--- THE DATA ---
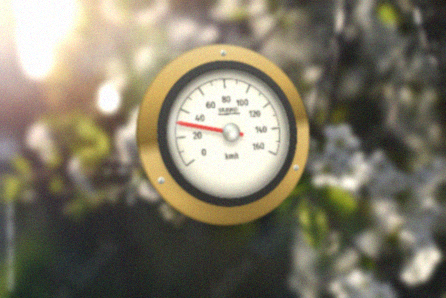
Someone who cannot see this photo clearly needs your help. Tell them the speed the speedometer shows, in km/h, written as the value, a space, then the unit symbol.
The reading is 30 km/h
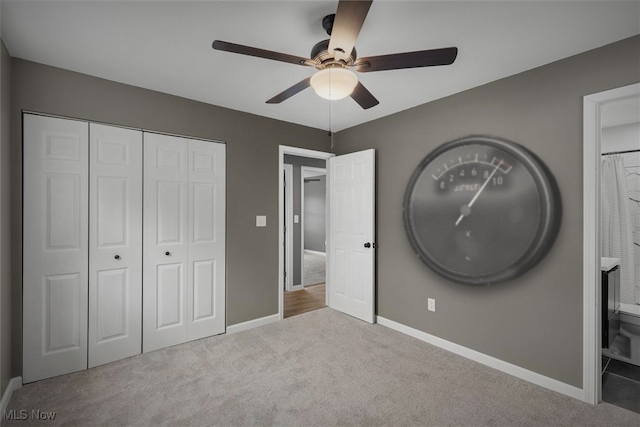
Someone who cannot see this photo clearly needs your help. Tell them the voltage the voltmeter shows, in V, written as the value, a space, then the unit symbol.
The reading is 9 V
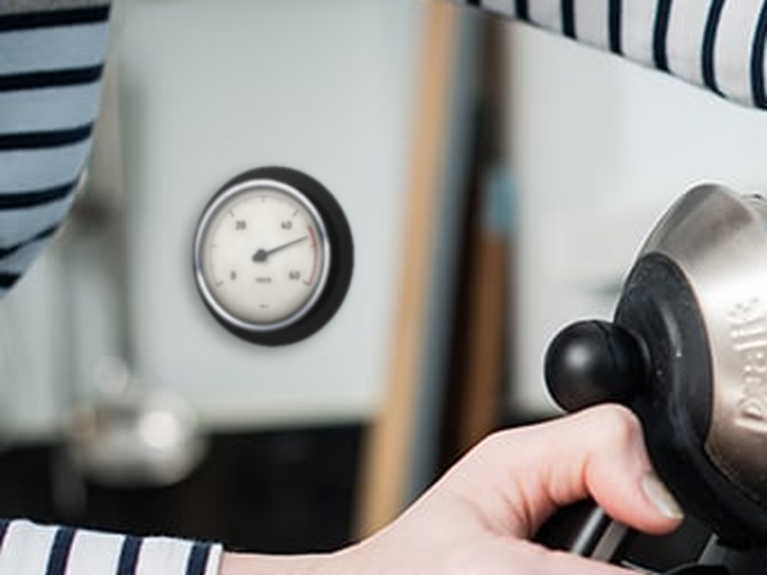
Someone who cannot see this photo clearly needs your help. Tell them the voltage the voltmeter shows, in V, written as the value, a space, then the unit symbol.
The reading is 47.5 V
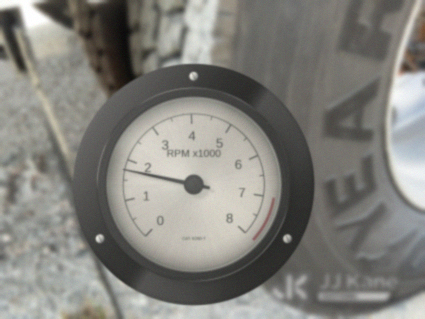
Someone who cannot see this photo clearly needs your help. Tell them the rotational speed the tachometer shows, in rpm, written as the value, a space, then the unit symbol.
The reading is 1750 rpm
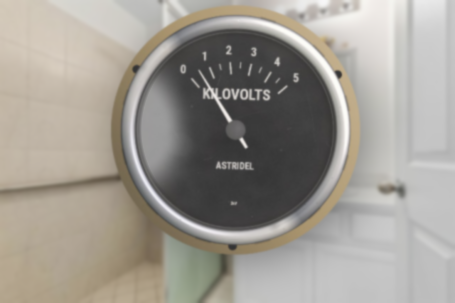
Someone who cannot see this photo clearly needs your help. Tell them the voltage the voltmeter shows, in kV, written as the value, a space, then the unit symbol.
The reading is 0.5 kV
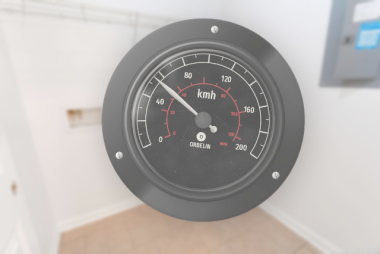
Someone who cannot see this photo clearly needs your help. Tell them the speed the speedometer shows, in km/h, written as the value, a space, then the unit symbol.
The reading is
---
YOUR OBJECTIVE> Convert the rows above into a JSON list of strings, one string per line, with blank lines skipped and the pictures left out.

ANSWER SPACE>
[
  "Someone who cannot see this photo clearly needs your help. Tell them the speed the speedometer shows, in km/h, written as the value, a space, then the unit symbol.",
  "The reading is 30 km/h",
  "Someone who cannot see this photo clearly needs your help. Tell them the voltage the voltmeter shows, in V, written as the value, a space, then the unit symbol.",
  "The reading is 9 V",
  "Someone who cannot see this photo clearly needs your help. Tell them the voltage the voltmeter shows, in V, written as the value, a space, then the unit symbol.",
  "The reading is 47.5 V",
  "Someone who cannot see this photo clearly needs your help. Tell them the rotational speed the tachometer shows, in rpm, written as the value, a space, then the unit symbol.",
  "The reading is 1750 rpm",
  "Someone who cannot see this photo clearly needs your help. Tell them the voltage the voltmeter shows, in kV, written as the value, a space, then the unit symbol.",
  "The reading is 0.5 kV",
  "Someone who cannot see this photo clearly needs your help. Tell them the speed the speedometer shows, in km/h, written as the value, a space, then the unit symbol.",
  "The reading is"
]